Menurutnya, selama penyelidikan telah didapatkan keterangan dari 14 orang saksi dan dokumen atau surat terkait pemberian fasilitas ekspor minyak goreng tahun 2021–?2022. Dari hasil kegiatan penyelidikan, maka ditemukan perbuatan melawan hukum, di antaranya dikeluarkannya persetujuan ekspor (PE) kepada eksportir yang seharusnya ditolak izinnya.
Pasalnya, kata Ketut, tidak memenuhi syarat DMO-DPO, antara lain PT Mikie Oleo Nabati Industri (OI) dan PT Karya Indah Alam Sejahtera (IS) tetap mendapatkan persetujuan ekspor (PE) dari Kementerian Perdagangan (Kemendag) RI.

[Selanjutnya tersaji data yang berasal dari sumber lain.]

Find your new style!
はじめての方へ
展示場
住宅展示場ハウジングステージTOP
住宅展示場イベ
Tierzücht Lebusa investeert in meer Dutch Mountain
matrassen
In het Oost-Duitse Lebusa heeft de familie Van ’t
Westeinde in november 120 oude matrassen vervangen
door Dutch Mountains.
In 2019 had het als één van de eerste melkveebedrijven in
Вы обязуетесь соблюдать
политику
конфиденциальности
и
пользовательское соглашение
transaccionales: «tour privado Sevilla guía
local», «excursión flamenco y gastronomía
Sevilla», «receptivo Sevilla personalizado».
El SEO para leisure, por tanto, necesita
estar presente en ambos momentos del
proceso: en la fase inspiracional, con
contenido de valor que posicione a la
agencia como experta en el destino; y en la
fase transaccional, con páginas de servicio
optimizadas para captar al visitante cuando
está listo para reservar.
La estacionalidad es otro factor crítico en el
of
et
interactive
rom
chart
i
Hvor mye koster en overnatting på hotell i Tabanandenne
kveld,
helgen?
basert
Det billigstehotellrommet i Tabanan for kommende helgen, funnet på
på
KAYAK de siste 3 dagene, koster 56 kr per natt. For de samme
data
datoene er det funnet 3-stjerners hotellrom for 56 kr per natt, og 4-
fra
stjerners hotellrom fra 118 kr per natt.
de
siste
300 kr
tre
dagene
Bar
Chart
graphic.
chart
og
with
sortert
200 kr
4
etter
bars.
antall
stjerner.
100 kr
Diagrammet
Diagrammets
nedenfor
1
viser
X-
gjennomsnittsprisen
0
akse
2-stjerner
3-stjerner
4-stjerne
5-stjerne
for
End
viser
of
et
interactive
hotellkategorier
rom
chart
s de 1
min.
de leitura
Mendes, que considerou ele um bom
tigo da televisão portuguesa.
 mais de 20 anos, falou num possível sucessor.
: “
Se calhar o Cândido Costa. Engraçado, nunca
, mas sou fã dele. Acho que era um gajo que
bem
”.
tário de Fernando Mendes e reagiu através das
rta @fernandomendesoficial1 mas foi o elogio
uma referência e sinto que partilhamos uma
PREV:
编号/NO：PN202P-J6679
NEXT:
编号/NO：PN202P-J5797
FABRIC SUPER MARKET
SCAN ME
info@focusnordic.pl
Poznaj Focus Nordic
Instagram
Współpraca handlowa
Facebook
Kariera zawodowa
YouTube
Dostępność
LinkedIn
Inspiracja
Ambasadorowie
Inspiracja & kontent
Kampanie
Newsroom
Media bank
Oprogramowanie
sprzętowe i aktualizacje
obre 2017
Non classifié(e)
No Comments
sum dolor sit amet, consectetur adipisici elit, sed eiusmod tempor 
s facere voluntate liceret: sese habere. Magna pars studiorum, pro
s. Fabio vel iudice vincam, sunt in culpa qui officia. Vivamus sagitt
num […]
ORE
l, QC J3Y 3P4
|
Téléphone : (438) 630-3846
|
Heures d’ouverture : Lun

“Kesalahannya adalah tidak memedomani pemenuhan kewajiban distribusi kebutuhan dalam negeri (DMO) sehingga dan harga penjualan didalam negeri (DPO) melanggar batas harga yang ditetapkan pemerintah dengan menjual minyak goreng di atas DPO yang seharusnya (di atas Rp 10.300,” katanya.
Selanjutnya, disinyalir adanya gratifikasi dalam pemberian izin penerbitan persetujuan ekspor tersebut. Penerbitan Persetujuan Ekspor ini bertentangan dengan hukum dalam kurun waktu 1 Februari sampai dengan 20 Maret 2022 mengakibatkan kemahalan serta kelangkaan minyak goreng sehingga terjadi penurunan konsumsi rumah tangga dan industri kecil yang menggunakan minyak goreng.